━━ INPUT DATA
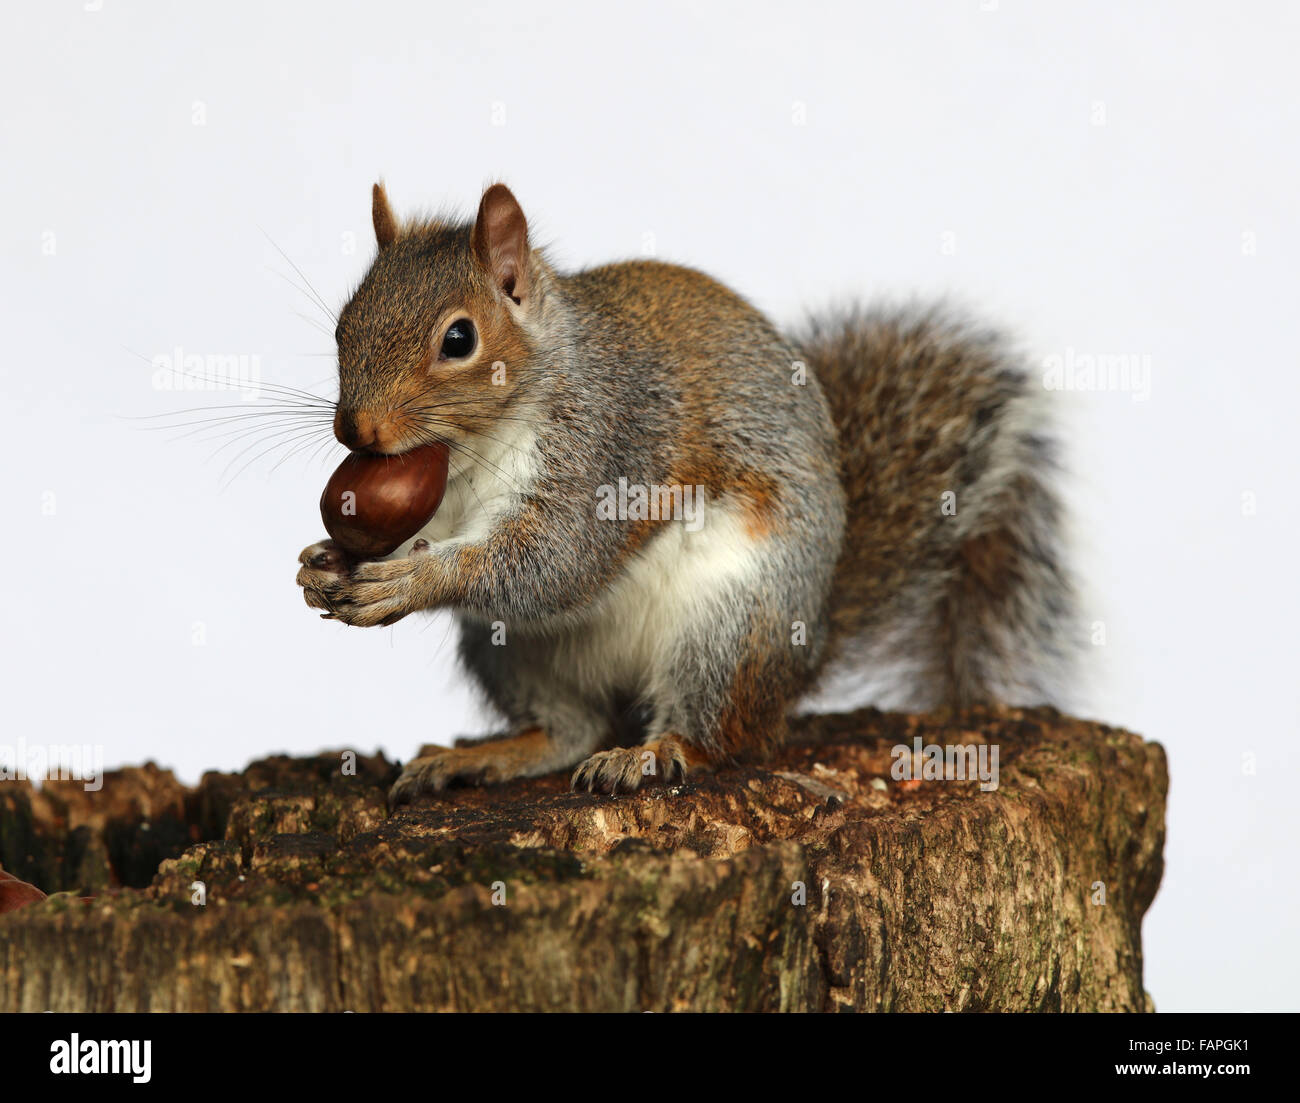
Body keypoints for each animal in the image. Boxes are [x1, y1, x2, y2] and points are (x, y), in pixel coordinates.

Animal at [297, 178, 1076, 801]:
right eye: (343, 325)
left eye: (459, 339)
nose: (355, 428)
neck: (470, 450)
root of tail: (808, 652)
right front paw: (322, 565)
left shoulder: (612, 448)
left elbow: (557, 560)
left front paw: (414, 580)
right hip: (509, 651)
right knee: (572, 729)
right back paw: (491, 755)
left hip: (730, 622)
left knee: (716, 735)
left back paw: (652, 753)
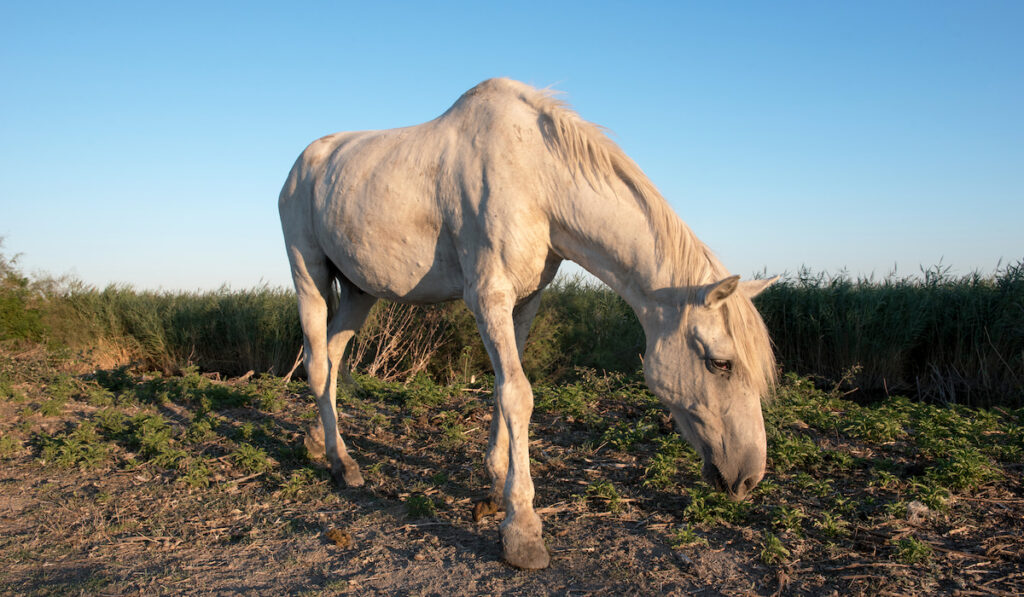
━━━━
WHAT THE EXERCISE ASKS: Your task is to give again, unchanged, the lines from the line that contains "right eye: (343, 325)" to the end of the records. Include both end lines but no pictures.

OUTPUT:
right eye: (343, 325)
left eye: (459, 339)
nose: (355, 428)
neck: (470, 450)
root of tail: (808, 652)
right front paw: (322, 565)
left shoulder: (612, 448)
left elbow: (557, 560)
left front paw: (414, 580)
right hip: (509, 651)
right knee: (572, 729)
right back paw: (491, 755)
left hip: (730, 622)
left knee: (716, 735)
left back paw: (652, 753)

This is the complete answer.